### PROBLEM TO WORK ON:
Copy out the data below, swapping each "Go there" for "View source" and changing nothing else, and leave the pictures out of your answer.

[[ GIVEN INFORMATION, beginning ]]

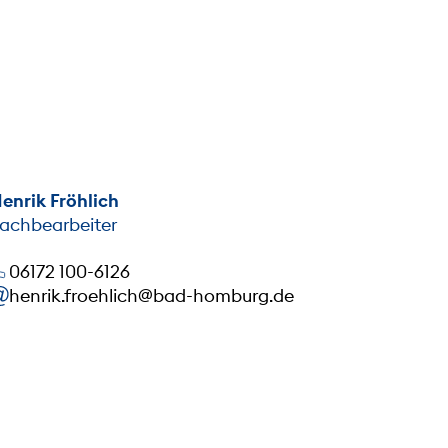
enrik Fröhlich
achbearbeiter
06172 100-6126
henrik.froehlich@bad-homburg.de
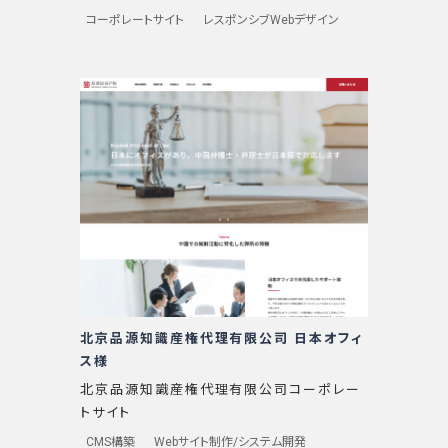
コーポレートサイト
レスポンシブWebデザイン
北京品源知識産権代理有限公司 日本オフィ
ス様
北京品源知識産権代理有限公司コーポレー
トサイト
CMS構築
Webサイト制作/システム開発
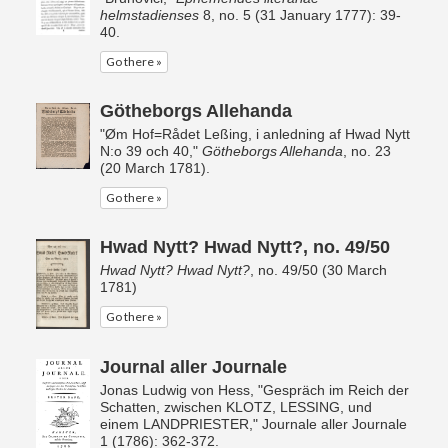
helmstadienses
8, no. 5 (31 January 1777): 39-
40. ​​​​​​​
Go there »
Götheborgs Allehanda
"Øm Hof=Rådet Leßing, i anledning af Hwad Nytt
N:o 39 och 40,"
Götheborgs Allehanda
, no. 23
(20 March 1781).
Go there »
Hwad Nytt? Hwad Nytt?, no. 49/50
Hwad Nytt? Hwad Nytt?
, no. 49/50 (30 March
1781)
Go there »
Journal aller Journale
Jonas Ludwig von Hess, "Gespräch im Reich der
Schatten, zwischen KLOTZ, LESSING, und
einem LANDPRIESTER," Journale aller Journale
1 (1786): 362-372.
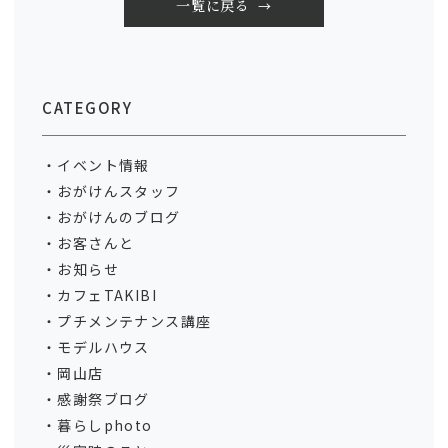
一覧に戻る
CATEGORY
イベント情報
おがけんスタッフ
おがけんのブログ
お客さんと
お知らせ
カフェTAKIBI
プチメンテナンス講座
モデルハウス
岡山店
感謝祭ブログ
暮らしphoto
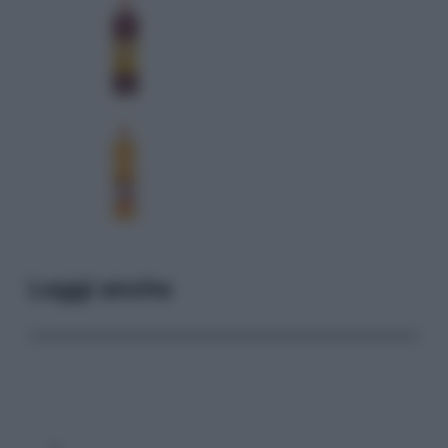
Leggi anche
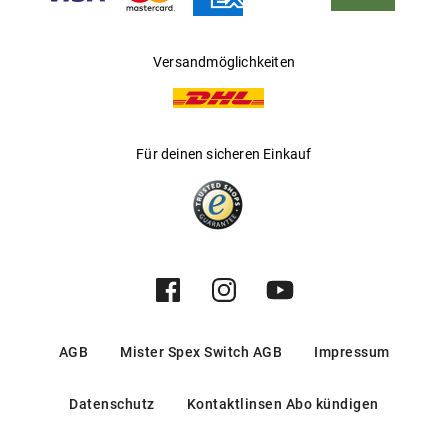
Versandmöglichkeiten
Für deinen sicheren Einkauf
AGB
Mister Spex Switch AGB
Impressum
Datenschutz
Kontaktlinsen Abo kündigen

[[ GIVEN INFORMATION, end ]]

### RESPONSE FOR THIS EXERCISE:
enrik Fröhlich
achbearbeiter
06172 100-6126
henrik.froehlich@bad-homburg.de
コーポレートサイト
レスポンシブWebデザイン
北京品源知識産権代理有限公司 日本オフィ
ス様
北京品源知識産権代理有限公司コーポレー
トサイト
CMS構築
Webサイト制作/システム開発
helmstadienses
8, no. 5 (31 January 1777): 39-
40. ​​​​​​​
View source »
Götheborgs Allehanda
"Øm Hof=Rådet Leßing, i anledning af Hwad Nytt
N:o 39 och 40,"
Götheborgs Allehanda
, no. 23
(20 March 1781).
View source »
Hwad Nytt? Hwad Nytt?, no. 49/50
Hwad Nytt? Hwad Nytt?
, no. 49/50 (30 March
1781)
View source »
Journal aller Journale
Jonas Ludwig von Hess, "Gespräch im Reich der
Schatten, zwischen KLOTZ, LESSING, und
einem LANDPRIESTER," Journale aller Journale
1 (1786): 362-372.
一覧に戻る
CATEGORY
イベント情報
おがけんスタッフ
おがけんのブログ
お客さんと
お知らせ
カフェTAKIBI
プチメンテナンス講座
モデルハウス
岡山店
感謝祭ブログ
暮らしphoto
Leggi anche
Versandmöglichkeiten
Für deinen sicheren Einkauf
AGB
Mister Spex Switch AGB
Impressum
Datenschutz
Kontaktlinsen Abo kündigen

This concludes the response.